Elle l’emmena ensuite dans une
villa qu’elle possède sur la corniche Est et prétexta le fait de devoir aller
acheter un cadeau pour son petit-fils au près de son mari afin de rester deux
semaines seule avec lui. Au bout des deux semaines, et malgré les efforts
fournis par Ramata afin de le rendre heureux, Ngor Ndong n’en pouvait plus de
ce confinement et lui demanda d’aller au Copacabana afin de respirer un peu. Elle
accepta de l’accompagner et y passa une bonne soirée mais est complètement saoule
au moment où les policiers entrent dans la pièce dans laquelle elle se
trouvait. Elle se fit embarquer au commissariat. L’adjudant chef Ibnou Faye
prévint Matar Samb qui travaillait tranquillement chez lui en attendant patiemment
le retour de sa femme adorée. Il ne
voulait pas croire ce que lui raconta l’adjudant chef, mais il finit quand même
par ce rendre sur les lieux. Ils rentrèrent chez eux sans un mot. Une fois
arrivé, Matar Samb, complètement désemparé par cette situation demanda des
explications à s femme qui lui avoua qu’elle ne l’a jamais aimé mais qu’elle ne
voulait pas le faire souffrir et que c’est pour cette unique raison qu’elle
restait avec lui, mais que maintenant elle avait trouvé la personne qui la
comblait, la personne qu’elle a cherché toute sa vie, Ngor Ndong. Matar Samb,
choqué s’évanouit. En se réveillant il se rappela de ce nom, c’était celui du
gardien décédé, tout ce que sa femme lui avait dit ne pouvait donc pas être
réel. Il devint subitement fou. Le lendemain, son meilleur ami, le professeur Gomis,
le découvrit pendu, sous le choque il appela la sœur de Matar, et Ramata. Cette
dernière ne ressentit rien, et semblait être indifférente au décès de son mari.
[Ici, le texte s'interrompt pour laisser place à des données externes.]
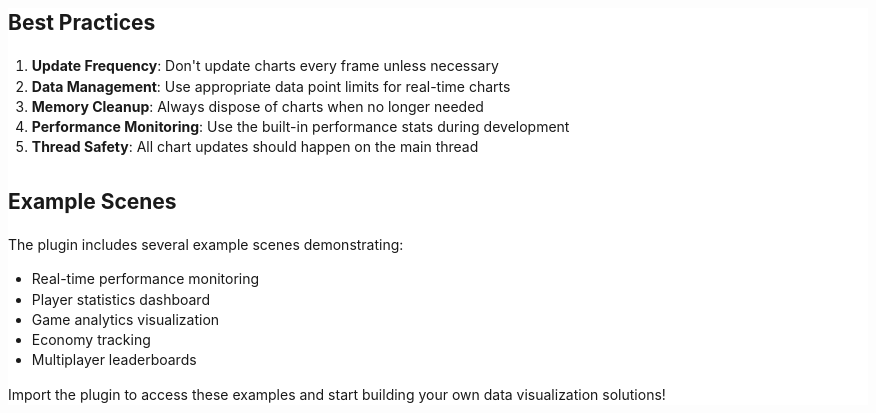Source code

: ## Best Practices

1. **Update Frequency**: Don't update charts every frame unless necessary
2. **Data Management**: Use appropriate data point limits for real-time charts
3. **Memory Cleanup**: Always dispose of charts when no longer needed
4. **Performance Monitoring**: Use the built-in performance stats during development
5. **Thread Safety**: All chart updates should happen on the main thread

## Example Scenes

The plugin includes several example scenes demonstrating:
- Real-time performance monitoring
- Player statistics dashboard
- Game analytics visualization
- Economy tracking
- Multiplayer leaderboards

Import the plugin to access these examples and start building your own data visualization solutions!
Le suicide de Matar Samb paraîtra dans la presse comme une mort naturelle, par
crise cardiaque.
Ramata est donc devenue veuve et
partie à la recherche d’Ngor Ndong qu’elle n’avait pas revu depuis plusieurs
mois. Elle se rendit donc au Copacabana, le bar où il se rendait souvent, mais
ne le trouva jamais. C’est à parti de ce moment là qu’elle sombra dans la
folie, elle due se faire internet mais réussit à s’en échapper et retourner au
Copacabana dans une crise de démense. Elle répétait sans cesse le nom d’Ngor
Ndong qu’elle attendra sans dire un mot jusqu’à la fin de sa vie, celui-ci
était mort au Niokolocoba.
Golda Meir, la patronne du Copacabana décida de déménager et de s'installer au Brise de Mer, c'est ici qu'un soir où Ramata était sortie regarder l'océan, qu'elle mourra de froid dans son sommeil.